:: Data to process

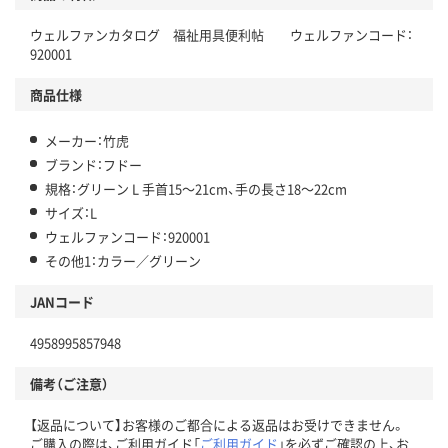
ウェルファンカタログ 福祉用具便利帖 ウェルファンコード：
920001
商品仕様
メーカー：竹虎
ブランド：フドー
規格：グリーン L 手首15～21cm、手の長さ18～22cm
サイズ：L
ウェルファンコード：920001
その他1：カラー／グリーン
JANコード
4958995857948
備考（ご注意）
【返品について】お客様のご都合による返品はお受けできません。
ご購入の際は、ご利用ガイド「
ご利用ガイド
」を必ずご確認の上、お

::::

[Work to be completed]
Look through the data above for the word "ウェルファンコード". Report each line where it occurs.

[Output for this exercise]
ウェルファンカタログ 福祉用具便利帖 ウェルファンコード：
ウェルファンコード：920001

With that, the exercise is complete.